→ **Extracted records**
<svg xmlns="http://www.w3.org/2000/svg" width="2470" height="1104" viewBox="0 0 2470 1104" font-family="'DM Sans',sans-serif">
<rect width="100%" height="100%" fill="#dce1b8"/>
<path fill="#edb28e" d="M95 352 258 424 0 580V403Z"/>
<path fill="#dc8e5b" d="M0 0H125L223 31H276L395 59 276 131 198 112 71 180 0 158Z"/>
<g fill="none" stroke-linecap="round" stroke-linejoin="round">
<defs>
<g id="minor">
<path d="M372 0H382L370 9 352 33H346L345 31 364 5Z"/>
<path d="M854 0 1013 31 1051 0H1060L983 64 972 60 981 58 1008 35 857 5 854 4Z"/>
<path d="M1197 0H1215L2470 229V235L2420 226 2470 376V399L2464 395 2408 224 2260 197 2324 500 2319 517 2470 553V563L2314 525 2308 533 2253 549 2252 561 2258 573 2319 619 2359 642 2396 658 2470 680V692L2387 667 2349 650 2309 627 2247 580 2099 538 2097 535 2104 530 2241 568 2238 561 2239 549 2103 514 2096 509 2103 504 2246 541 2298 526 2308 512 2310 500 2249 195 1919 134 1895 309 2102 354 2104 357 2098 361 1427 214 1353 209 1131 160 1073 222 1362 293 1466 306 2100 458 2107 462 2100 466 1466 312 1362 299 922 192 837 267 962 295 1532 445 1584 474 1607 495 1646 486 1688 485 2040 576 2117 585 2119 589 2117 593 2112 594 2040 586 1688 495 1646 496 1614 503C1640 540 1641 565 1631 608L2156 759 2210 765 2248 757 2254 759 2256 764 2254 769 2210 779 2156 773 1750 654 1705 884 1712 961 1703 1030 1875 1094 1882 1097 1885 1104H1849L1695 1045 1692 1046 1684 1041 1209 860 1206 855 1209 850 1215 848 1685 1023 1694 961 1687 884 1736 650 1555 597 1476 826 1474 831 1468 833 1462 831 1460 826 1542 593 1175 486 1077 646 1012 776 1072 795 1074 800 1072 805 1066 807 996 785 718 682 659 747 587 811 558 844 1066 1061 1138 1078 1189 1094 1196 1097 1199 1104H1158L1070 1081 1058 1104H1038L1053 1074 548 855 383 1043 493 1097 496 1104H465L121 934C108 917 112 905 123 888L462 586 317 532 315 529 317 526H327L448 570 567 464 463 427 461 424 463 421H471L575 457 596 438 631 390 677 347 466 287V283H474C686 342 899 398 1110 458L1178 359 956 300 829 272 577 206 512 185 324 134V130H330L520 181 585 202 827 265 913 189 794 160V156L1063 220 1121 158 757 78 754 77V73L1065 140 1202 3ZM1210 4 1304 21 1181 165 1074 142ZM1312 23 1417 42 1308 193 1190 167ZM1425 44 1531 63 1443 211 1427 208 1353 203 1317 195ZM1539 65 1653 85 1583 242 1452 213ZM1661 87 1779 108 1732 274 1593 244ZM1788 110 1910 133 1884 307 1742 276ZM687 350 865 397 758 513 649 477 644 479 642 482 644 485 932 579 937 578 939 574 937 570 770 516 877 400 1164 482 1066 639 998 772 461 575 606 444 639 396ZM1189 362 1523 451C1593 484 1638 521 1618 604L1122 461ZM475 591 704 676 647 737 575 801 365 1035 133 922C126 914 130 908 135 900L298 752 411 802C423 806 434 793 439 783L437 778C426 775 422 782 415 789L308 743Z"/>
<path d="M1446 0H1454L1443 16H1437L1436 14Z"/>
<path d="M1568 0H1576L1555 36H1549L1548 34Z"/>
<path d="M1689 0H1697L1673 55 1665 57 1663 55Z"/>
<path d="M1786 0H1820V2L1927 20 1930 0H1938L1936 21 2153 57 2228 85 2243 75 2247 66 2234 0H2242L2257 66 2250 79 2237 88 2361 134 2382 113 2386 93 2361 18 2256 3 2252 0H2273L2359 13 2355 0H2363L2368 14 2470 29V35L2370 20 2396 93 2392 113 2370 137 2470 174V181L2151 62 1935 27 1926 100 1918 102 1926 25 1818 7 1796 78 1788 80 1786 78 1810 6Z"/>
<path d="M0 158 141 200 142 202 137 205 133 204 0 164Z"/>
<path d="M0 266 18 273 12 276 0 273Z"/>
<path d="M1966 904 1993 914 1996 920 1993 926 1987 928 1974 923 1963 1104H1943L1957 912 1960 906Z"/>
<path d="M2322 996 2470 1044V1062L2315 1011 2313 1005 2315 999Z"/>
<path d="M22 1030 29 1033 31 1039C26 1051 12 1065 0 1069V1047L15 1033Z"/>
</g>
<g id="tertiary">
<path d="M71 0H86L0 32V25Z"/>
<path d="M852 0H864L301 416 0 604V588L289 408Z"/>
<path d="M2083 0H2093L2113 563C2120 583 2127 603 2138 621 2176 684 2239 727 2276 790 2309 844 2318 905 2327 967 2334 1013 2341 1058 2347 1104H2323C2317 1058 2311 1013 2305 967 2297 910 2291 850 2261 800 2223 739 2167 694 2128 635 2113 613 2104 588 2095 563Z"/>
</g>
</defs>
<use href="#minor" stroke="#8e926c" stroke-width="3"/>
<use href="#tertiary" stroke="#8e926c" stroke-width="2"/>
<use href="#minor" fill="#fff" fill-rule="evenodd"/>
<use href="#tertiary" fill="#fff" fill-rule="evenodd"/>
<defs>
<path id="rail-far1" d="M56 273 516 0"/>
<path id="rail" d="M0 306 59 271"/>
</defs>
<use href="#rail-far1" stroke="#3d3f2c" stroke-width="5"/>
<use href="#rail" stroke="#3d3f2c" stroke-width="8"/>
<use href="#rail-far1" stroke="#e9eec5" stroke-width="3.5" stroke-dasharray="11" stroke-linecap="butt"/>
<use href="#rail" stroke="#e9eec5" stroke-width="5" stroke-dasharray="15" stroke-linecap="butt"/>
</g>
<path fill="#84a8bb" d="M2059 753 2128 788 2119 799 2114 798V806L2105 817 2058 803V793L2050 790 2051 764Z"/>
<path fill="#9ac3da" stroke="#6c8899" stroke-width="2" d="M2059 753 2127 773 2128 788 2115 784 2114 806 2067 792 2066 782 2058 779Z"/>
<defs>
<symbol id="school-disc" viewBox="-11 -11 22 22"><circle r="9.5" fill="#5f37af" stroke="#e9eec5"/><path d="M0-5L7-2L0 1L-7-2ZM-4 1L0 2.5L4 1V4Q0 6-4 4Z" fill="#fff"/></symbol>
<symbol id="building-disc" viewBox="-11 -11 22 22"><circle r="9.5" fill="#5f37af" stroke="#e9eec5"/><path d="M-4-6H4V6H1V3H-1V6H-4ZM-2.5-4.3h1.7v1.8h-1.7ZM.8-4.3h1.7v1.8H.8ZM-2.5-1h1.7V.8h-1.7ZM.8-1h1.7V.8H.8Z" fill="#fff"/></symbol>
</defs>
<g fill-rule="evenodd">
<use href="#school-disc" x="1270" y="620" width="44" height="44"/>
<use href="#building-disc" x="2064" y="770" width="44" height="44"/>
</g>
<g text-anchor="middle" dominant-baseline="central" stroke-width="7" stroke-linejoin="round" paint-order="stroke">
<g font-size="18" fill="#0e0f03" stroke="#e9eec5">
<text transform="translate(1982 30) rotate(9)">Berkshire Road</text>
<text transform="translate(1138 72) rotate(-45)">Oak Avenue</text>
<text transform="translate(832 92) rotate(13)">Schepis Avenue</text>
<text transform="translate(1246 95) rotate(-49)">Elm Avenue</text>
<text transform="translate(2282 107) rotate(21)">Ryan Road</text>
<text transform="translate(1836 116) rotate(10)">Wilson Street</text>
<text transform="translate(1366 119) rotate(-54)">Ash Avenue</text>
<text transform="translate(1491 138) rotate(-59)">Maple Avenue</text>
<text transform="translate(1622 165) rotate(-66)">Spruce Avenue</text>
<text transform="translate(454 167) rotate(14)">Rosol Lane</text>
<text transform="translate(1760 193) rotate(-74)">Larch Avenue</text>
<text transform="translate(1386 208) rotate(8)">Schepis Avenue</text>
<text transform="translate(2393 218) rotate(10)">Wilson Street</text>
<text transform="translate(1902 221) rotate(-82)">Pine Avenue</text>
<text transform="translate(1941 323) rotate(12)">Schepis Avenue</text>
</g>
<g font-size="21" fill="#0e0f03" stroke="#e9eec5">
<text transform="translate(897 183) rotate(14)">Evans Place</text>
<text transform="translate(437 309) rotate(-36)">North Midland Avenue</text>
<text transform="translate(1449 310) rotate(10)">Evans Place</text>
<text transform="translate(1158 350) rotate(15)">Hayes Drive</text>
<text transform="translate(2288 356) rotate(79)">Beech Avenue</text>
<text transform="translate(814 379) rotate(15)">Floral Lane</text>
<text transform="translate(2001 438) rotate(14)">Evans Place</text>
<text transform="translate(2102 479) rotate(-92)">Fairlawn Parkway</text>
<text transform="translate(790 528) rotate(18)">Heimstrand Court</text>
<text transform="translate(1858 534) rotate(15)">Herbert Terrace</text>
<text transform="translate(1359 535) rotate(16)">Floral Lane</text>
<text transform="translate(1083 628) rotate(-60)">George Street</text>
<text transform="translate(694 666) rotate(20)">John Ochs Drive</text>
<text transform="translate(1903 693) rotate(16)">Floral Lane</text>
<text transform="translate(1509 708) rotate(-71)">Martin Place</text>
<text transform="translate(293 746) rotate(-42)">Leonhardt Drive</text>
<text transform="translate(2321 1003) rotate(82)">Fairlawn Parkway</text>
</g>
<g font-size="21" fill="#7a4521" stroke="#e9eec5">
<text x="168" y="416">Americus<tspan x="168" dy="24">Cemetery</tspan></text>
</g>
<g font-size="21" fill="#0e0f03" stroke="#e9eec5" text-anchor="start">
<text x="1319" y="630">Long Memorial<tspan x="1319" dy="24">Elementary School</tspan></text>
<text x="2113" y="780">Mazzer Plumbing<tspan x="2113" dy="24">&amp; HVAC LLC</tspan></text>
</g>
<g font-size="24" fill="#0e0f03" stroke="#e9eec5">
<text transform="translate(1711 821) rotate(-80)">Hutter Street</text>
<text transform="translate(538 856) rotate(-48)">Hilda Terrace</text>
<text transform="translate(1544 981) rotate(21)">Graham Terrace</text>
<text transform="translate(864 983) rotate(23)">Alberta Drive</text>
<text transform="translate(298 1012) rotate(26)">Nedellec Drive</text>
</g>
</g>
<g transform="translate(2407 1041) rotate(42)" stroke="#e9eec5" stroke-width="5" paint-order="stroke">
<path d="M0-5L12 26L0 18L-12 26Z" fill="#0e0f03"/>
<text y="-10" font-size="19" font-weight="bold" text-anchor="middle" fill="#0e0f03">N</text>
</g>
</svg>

→ **What you are asked to do**
For every line of the records that has the word "middle" in it, make a copy.

→ **Response below**
<g text-anchor="middle" dominant-baseline="central" stroke-width="7" stroke-linejoin="round" paint-order="stroke">
<text y="-10" font-size="19" font-weight="bold" text-anchor="middle" fill="#0e0f03">N</text>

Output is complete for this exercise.